04/08/2015 | Yazar: Bawer Çakır

Onlar Serena’nın zaferler kazanmaya başladığı günden bu yana, sadece ve sadece oyuncunun ‘erkek gibi’ kasları, ‘koca poposu’ ve ‘beyaz olmayan’ derisiyle ilgileniyorlar.

Serena Williams, iki hafta kadar önce Wimbledon’da altıncı kez zafere ulaştı ve kariyerindeki ‘grandslam’ sayısını 21’e çıkarttı. Daha şimdiden birçok tenis otoritesi tarafından “tarihin en iyisi” olarak nitelendirilen ABD’li oyuncu, Ağustos sonunda New York’ta düzenlenecek ABD Açık’ı da kazanırsa, hem efsane raket Steffi Graf’ın 22 slam’lik rekoruna ortak olacak, hem de Graf’tan sonra aynı sezonda 4 slam’i de kazanan ilk isim olacak. Olacak olmasına da, Serena fanları ve aklıselim tenis izleyicileri dışında koca bir kalabalık, bunlarla ilgilenemeyecek kadar meşguller.

Zira, onlar Serena’nın zaferler kazanmaya başladığı günden bu yana, sadece ve sadece oyuncunun ‘erkek gibi’ kasları, ‘koca poposu’ ve ‘beyaz olmayan’ derisiyle ilgileniyorlar.

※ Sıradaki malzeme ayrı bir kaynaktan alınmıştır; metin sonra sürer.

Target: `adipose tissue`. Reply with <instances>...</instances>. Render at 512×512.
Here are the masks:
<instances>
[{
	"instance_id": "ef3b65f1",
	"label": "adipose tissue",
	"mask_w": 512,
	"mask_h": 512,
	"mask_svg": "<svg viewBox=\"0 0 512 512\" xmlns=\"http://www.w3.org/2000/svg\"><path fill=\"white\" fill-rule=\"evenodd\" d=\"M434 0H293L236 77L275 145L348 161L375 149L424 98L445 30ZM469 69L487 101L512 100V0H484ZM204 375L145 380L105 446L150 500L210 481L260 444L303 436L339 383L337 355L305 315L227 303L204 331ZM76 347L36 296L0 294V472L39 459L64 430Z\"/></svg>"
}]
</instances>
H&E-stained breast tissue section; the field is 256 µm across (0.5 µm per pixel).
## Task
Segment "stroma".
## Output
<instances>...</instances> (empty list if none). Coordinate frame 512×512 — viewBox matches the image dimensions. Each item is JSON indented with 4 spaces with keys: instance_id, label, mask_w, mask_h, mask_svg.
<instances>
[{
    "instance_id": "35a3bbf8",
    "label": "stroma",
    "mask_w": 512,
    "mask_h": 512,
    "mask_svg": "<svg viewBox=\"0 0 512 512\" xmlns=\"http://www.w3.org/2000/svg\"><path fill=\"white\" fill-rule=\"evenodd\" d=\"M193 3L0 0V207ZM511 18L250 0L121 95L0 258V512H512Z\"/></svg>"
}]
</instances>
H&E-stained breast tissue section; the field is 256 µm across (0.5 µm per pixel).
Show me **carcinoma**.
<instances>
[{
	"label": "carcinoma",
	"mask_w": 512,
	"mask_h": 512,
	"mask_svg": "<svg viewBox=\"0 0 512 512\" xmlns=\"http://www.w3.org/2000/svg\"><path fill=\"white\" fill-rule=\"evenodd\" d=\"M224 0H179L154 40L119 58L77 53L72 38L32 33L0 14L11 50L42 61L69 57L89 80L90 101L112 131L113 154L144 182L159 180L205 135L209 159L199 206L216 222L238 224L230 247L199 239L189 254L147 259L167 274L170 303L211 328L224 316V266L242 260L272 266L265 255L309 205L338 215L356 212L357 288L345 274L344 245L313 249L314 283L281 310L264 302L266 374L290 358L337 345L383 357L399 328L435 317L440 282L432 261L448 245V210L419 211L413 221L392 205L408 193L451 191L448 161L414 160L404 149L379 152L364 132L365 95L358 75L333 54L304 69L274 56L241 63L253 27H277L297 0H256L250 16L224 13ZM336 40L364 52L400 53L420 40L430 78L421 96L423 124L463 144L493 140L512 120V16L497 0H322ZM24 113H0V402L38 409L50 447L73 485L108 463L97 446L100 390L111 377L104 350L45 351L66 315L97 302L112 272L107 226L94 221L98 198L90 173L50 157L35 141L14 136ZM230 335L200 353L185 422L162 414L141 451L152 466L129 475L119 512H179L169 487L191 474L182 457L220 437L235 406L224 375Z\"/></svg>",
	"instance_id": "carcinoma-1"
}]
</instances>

Mevzu, tenis forumlarındaki ezik erkeklerin cıyaklamaları olarak sürüyordu ve çok da ciddiye alınmıyordu, lakin Ben Rothenberg’in 10 Temmuz’da New York Times’da yayımlanan makalesi, yıllardır yapılan rezil yorumları görünür kıldı ve bu saçma tartışmayı alevlendirdi. Bu sefil yazının özeti şu: Serena kaslı olduğu için kazanıyor ve kadın tenisini domine ediyor. Diğer kadınlar isteseler onun gibi çalışır ve kazanırlar ancak istemiyorlar. Rotenberg, öyle kibirli, öyle ırkçı, öyle erkek ki, diğer kadın tenisçilerin bunu yapmama sebebini, “çünkü kadın gibi görünmek istiyorlar” diyerek açıklıyor. Hadi o açıklıyor da, New York Times gibi bir gazete bunu nasıl yayımlıyor?

‘Kadın gibi görünmek’ başarılarınızı bile gölgeleyecek kadar dev bir saplantıya dönmüş durumda ve spor dünyası gibi güzel olmak zorunda olmadığınız bir alanda bile, kariyeri başarılarla dolu bir kadının karşısına argüman olarak sunuluyor.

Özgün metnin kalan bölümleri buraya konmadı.